D'un regard créateur approfondis ces lois,
Que ce sublime accord renaisse sous tes doigts,
Et pour faire briller une toile immortelle
Voyage en des climats où la nature est belle.
Quand les dieux exilés de la céleste cour
Descendirent jadis au terrestre séjour;
Errans et travestis, les lieux qu'ils habitèrent
D'une couleur plus vive aussitôt s'animèrent,
Un air, un ciel plus purs, des beaux jours plus constans
Dans ces climats heureux fixèrent le printems;
Apollon vit pour lui s'orner la Thessalie,
Mars les bords du Strymon, et Vénus l'Italie.
Honorés par leurs pas, ces magnifiques lieux
Gardent la trace encor du passage des dieux.

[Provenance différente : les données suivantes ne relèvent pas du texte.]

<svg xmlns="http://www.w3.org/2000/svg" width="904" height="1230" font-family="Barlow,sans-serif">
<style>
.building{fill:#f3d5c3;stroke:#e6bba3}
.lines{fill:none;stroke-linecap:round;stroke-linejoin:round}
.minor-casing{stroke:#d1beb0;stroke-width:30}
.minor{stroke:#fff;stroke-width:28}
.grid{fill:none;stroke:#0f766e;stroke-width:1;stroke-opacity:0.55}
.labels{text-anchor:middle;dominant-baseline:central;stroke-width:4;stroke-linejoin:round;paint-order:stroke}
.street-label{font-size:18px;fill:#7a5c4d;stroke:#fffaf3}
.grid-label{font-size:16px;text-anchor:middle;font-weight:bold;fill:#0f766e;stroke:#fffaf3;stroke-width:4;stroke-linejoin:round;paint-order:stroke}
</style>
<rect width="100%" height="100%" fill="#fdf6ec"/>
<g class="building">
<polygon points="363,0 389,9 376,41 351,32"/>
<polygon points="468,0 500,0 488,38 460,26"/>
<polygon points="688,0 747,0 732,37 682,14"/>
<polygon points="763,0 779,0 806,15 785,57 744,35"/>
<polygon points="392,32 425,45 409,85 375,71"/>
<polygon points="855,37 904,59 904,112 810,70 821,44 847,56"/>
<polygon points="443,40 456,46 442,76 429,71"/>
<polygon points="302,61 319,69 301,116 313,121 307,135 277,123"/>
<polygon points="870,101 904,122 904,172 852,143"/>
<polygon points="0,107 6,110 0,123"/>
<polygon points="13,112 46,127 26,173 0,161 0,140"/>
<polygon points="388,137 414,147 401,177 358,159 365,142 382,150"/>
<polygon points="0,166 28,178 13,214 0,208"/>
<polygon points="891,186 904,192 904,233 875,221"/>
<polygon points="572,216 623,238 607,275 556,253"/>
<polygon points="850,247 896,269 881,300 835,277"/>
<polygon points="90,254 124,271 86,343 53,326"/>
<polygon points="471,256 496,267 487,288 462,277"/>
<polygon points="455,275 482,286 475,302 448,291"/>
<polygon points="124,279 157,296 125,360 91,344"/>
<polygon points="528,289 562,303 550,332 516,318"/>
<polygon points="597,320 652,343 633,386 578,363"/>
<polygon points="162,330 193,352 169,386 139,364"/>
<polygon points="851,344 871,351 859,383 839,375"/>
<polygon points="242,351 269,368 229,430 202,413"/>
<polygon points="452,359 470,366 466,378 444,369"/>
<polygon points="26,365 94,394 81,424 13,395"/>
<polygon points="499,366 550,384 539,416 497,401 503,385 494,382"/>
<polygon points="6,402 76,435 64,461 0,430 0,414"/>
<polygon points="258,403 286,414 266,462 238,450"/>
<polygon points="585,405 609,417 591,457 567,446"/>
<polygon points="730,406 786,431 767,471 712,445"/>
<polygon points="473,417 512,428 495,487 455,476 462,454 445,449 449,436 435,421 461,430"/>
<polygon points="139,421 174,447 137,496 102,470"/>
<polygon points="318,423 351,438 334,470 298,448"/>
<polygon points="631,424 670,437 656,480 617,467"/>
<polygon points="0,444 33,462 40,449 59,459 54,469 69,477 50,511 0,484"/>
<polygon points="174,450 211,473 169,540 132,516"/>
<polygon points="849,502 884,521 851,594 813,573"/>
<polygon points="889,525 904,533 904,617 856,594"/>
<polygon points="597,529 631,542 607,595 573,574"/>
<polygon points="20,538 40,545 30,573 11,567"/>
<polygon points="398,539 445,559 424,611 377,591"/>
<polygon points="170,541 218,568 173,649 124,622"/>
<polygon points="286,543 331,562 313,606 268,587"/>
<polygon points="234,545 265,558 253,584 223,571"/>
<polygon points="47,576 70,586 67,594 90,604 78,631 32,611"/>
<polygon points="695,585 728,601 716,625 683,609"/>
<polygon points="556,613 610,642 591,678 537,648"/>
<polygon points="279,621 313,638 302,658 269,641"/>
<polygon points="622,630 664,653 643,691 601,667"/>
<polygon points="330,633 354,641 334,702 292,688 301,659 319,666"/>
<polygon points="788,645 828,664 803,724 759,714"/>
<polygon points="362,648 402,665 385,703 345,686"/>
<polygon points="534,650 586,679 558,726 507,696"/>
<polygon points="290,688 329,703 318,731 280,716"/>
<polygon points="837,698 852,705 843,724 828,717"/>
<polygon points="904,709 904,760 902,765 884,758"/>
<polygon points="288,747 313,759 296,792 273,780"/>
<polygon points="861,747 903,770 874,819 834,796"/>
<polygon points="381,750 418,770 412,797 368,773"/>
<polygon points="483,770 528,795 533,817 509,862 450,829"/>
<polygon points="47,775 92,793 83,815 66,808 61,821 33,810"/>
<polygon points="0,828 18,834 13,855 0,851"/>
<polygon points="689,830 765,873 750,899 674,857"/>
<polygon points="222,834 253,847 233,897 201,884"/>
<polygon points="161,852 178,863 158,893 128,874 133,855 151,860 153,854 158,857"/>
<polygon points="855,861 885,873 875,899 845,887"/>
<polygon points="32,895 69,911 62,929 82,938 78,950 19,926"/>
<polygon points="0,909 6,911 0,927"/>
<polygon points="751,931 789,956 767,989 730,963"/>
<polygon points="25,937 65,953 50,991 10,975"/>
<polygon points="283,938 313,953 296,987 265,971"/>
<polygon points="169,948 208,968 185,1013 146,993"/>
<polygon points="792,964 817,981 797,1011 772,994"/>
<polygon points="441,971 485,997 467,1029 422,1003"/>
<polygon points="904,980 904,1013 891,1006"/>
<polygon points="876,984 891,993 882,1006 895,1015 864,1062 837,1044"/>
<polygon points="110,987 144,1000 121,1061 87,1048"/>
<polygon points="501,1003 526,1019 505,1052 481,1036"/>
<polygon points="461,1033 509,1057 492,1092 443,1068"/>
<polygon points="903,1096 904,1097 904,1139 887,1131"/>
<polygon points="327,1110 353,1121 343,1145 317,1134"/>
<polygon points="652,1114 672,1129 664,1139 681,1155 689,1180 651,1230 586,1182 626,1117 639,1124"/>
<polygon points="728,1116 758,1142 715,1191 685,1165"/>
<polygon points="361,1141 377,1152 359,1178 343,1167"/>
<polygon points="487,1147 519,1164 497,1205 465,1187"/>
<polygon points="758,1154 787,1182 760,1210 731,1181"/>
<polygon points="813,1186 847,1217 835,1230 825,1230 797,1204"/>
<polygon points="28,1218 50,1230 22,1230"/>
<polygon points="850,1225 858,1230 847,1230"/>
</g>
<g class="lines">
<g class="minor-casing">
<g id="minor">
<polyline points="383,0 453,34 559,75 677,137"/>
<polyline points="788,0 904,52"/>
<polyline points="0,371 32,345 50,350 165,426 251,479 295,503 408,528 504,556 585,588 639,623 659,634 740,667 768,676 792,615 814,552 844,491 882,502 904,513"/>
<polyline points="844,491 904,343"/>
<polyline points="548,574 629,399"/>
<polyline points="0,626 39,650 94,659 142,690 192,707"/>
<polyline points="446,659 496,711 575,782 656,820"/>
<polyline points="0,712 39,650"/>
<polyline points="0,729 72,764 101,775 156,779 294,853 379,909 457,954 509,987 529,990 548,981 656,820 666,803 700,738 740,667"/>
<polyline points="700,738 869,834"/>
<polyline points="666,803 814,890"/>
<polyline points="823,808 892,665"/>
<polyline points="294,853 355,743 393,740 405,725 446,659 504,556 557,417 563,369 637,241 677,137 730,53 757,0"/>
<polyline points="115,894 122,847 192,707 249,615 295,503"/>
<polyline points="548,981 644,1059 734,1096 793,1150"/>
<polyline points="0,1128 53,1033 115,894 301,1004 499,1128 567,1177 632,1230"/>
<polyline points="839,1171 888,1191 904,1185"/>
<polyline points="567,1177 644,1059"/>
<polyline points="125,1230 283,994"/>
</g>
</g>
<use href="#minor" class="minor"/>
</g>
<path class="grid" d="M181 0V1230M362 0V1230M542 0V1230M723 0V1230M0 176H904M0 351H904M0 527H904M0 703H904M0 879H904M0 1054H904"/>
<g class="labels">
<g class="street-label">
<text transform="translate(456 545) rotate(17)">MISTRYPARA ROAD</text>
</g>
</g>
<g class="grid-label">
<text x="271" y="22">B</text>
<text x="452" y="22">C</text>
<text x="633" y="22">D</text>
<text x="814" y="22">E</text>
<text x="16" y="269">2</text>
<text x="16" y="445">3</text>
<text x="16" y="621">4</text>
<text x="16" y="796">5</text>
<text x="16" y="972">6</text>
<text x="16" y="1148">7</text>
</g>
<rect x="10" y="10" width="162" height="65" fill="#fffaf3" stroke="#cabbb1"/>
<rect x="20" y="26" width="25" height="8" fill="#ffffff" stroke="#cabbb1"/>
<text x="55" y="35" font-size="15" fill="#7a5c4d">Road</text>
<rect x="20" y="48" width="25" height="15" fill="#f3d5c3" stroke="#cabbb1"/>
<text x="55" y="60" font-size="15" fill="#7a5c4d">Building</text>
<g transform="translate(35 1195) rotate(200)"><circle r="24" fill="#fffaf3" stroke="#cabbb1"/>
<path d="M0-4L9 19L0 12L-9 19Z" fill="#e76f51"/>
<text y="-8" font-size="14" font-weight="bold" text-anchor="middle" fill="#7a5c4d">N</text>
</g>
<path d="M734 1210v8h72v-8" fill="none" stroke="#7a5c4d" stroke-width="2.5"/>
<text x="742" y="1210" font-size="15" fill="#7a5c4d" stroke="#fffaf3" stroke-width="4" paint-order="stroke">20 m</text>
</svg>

Jeune homme, vois l'aspect que ton ciel te présente,
Fuis Paris, Londre et Vienne, et leur zône pesante,
Fuis; tes travaux sans nerf, tes pinceaux sans éclat
Porteraient au tableau l'oeil terne du climat;
Vole aux champs d'Ausonie, aux rochers helvétiques,
Aux bords de la Durance, aux climats germaniques;
Vois l'aspect si frappant de ces monts empourprés,
Ces pierres, ces terrains fortement colorés;
C'est dans le sein veiné de ces vastes retraites,
C'est là que la nature apprêta tes palettes.